Habanero is the hottest pepper known and the one preferred by “pepper pyromaniacs”.

The habanero and the Scotch Bonnet

are closely related and identical in looks.

Also known as the King of the Yucatán, it is short, no wider than two inches, and lantern-shaped with orange, red, yellow, or green coloured pods and the dangerous misleading aroma of tropical fruit.

It may have originated in Cuba as its name suggests (Havana), but the Maya claim it as their own. To this day, the Maya occupy all of Mexico’s Yucatán peninsula extending through Chiapas and into Belize and Guatemala to northern Honduras and El Salvador.

The heat of these peppers never goes below 80,000 Scoville units and can reach as high as 577,000 units. However, most people cannot get past the heat index to taste its exquisite flavour.

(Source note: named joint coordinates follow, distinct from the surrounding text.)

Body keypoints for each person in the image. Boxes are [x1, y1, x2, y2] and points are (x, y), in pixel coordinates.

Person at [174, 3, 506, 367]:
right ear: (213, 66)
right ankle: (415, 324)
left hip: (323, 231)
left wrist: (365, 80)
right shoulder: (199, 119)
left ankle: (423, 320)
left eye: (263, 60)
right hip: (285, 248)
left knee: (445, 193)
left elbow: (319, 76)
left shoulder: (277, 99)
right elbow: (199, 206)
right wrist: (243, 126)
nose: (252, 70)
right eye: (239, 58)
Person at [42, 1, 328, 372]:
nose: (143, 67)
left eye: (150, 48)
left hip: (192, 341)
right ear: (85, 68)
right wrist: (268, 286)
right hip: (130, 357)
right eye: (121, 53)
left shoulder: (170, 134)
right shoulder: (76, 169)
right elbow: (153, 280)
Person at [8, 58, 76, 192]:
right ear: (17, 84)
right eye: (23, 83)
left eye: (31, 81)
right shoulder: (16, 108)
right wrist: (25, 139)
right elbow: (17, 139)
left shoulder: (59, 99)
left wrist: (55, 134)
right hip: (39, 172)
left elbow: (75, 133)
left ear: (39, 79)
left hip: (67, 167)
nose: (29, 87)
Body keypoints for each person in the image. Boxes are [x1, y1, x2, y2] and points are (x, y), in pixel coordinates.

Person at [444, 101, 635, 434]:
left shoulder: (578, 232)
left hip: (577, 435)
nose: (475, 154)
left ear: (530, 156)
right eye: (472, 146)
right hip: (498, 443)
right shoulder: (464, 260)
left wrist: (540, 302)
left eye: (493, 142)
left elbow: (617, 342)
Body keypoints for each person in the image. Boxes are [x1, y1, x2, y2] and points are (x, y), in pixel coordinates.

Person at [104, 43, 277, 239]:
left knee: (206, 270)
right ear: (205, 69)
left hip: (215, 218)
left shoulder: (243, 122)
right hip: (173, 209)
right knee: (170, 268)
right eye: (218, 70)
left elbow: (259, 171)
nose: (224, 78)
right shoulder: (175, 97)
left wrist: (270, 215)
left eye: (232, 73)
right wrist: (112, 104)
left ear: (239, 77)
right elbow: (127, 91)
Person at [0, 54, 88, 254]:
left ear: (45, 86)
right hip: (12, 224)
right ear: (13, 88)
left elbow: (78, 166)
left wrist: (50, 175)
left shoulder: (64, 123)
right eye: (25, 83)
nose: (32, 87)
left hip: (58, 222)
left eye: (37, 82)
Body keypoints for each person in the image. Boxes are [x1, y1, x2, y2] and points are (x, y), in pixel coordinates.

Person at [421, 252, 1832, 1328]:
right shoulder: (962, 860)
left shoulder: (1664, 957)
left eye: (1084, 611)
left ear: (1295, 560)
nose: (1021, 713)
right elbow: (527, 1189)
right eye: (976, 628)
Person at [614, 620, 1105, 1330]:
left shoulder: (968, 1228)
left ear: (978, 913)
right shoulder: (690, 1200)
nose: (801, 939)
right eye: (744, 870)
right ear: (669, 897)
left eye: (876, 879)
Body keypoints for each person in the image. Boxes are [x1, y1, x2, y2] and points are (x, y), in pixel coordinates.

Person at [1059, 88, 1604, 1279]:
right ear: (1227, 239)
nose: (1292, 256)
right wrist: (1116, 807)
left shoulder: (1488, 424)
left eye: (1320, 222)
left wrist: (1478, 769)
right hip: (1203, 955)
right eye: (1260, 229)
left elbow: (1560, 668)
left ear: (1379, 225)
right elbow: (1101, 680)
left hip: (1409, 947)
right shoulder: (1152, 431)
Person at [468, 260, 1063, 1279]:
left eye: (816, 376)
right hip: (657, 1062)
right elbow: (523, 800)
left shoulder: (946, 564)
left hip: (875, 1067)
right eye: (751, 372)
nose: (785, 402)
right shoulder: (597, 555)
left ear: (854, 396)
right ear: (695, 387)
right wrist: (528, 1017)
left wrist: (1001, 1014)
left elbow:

The habanero is different from other chiles in that, although they are extremely hot, they do not irritate the stomach like other hot chiles.

The habanero is so rare that it can cost 200 pesos for fewer than half a dozen peppers. Because it is so expensive, most everyone has her own little plant growing in the house or garden.

The Maya’s obssession with just one pepper, the habanero, is unparalleled in pepper eating.

When we were living in Chiapas, Mexico several years ago, locals related one story to us.

A head chef in a restaurant in Cancún had to continually keep an eye on his Mayan kitchen workers. Very familiar with the habanero, they are an asset in its preparation and cooking. However, they can also be a liability.

These gentle Maya sometimes forget that not all people are as used to the fiery pepper as they are and must continually be reminded to tone it down when cooking for tourists.

Once in a while, they forget; and the inevitable happens.

One evening, the workers spotted a group of diners and became elated at the rare sight of fellow Maya eating in such an upscale restaurant. Few attain such wealth, so they were going to outdo themselves in the meal’s preparation.

After a minor commotion broke out among the diners, the head chef investigated and found that these diners were not Maya after all, but rather Japanese tourists who inadvertently received a “warm” welcome to the Yucatán peninsula.